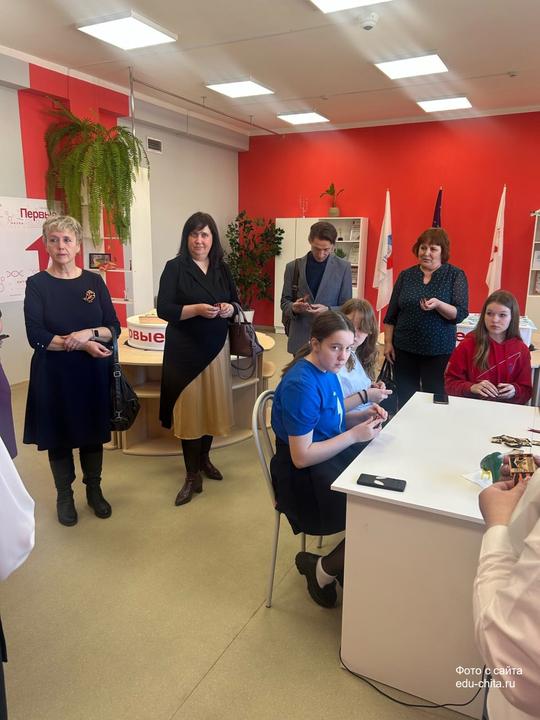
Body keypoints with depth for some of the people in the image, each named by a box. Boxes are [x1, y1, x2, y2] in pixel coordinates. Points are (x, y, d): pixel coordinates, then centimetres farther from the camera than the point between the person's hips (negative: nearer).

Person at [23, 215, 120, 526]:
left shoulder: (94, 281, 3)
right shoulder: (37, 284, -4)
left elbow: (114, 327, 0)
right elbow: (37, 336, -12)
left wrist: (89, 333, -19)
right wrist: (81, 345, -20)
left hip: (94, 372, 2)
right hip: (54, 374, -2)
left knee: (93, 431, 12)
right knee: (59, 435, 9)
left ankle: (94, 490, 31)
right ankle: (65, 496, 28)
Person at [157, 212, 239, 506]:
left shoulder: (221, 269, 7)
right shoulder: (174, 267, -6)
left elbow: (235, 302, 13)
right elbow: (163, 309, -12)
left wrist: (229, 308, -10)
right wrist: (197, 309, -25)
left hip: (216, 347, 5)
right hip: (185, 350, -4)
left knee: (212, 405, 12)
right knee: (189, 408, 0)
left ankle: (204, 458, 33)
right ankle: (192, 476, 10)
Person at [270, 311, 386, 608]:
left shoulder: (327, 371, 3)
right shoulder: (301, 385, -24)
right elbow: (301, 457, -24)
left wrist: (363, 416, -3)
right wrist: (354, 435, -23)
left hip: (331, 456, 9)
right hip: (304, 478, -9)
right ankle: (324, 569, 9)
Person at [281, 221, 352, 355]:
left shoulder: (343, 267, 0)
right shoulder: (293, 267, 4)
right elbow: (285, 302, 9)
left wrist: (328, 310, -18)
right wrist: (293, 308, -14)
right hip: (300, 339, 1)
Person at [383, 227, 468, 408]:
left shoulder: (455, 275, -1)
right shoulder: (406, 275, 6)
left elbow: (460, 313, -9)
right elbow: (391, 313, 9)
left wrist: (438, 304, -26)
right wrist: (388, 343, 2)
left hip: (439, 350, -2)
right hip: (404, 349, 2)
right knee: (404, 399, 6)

---

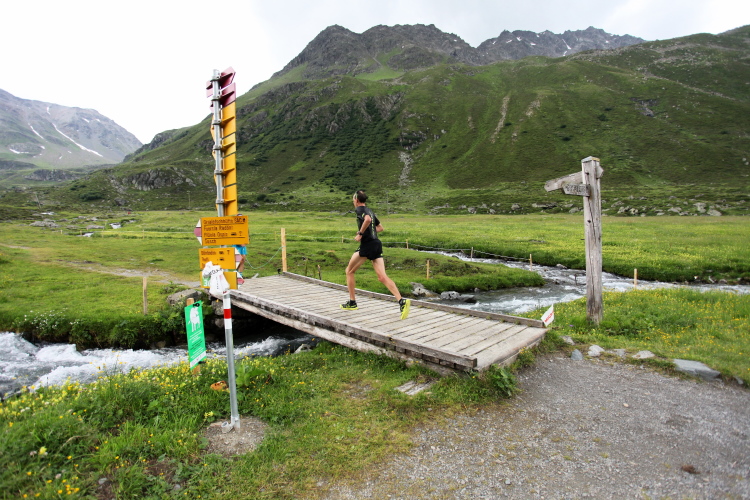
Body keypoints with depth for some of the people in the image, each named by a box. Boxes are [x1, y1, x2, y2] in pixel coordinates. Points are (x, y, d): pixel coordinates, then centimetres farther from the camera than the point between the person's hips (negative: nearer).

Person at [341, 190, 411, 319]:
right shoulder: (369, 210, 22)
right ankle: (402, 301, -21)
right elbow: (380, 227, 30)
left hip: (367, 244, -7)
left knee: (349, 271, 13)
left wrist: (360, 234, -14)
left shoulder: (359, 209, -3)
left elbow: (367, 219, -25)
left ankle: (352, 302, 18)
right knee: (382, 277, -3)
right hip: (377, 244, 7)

**What to do**
Using the data above, extract exactly the lines from the one that holds "right hip: (54, 374, -2)" to the one that holds "left hip: (439, 350, -2)", both ends included, and no others.

**Completed exercise**
right hip: (54, 374, -2)
left knee: (93, 431, 12)
right knee: (59, 435, 9)
left ankle: (94, 490, 31)
right ankle: (65, 496, 28)
Person at [157, 212, 239, 506]:
left shoulder: (221, 269, 7)
right shoulder: (174, 267, -6)
left elbow: (235, 302, 13)
right elbow: (163, 309, -12)
left wrist: (229, 308, -10)
right wrist: (197, 309, -25)
left hip: (216, 347, 5)
right hip: (185, 350, -4)
left knee: (212, 405, 12)
right knee: (189, 408, 0)
left ankle: (204, 458, 33)
right ankle: (192, 476, 10)
Person at [270, 311, 386, 608]:
left shoulder: (327, 371, 3)
right shoulder: (301, 385, -24)
right elbow: (301, 457, -24)
left wrist: (363, 416, -3)
right wrist: (354, 435, -23)
left hip: (331, 456, 9)
right hip: (304, 478, -9)
right ankle: (324, 569, 9)
Person at [281, 221, 352, 355]:
left shoulder: (343, 267, 0)
right shoulder: (293, 267, 4)
right elbow: (285, 302, 9)
left wrist: (328, 310, -18)
right wrist: (293, 308, -14)
right hip: (300, 339, 1)
Person at [383, 227, 468, 408]:
left shoulder: (455, 275, -1)
right shoulder: (406, 275, 6)
left elbow: (460, 313, -9)
right elbow: (391, 313, 9)
left wrist: (438, 304, -26)
right wrist: (388, 343, 2)
left hip: (439, 350, -2)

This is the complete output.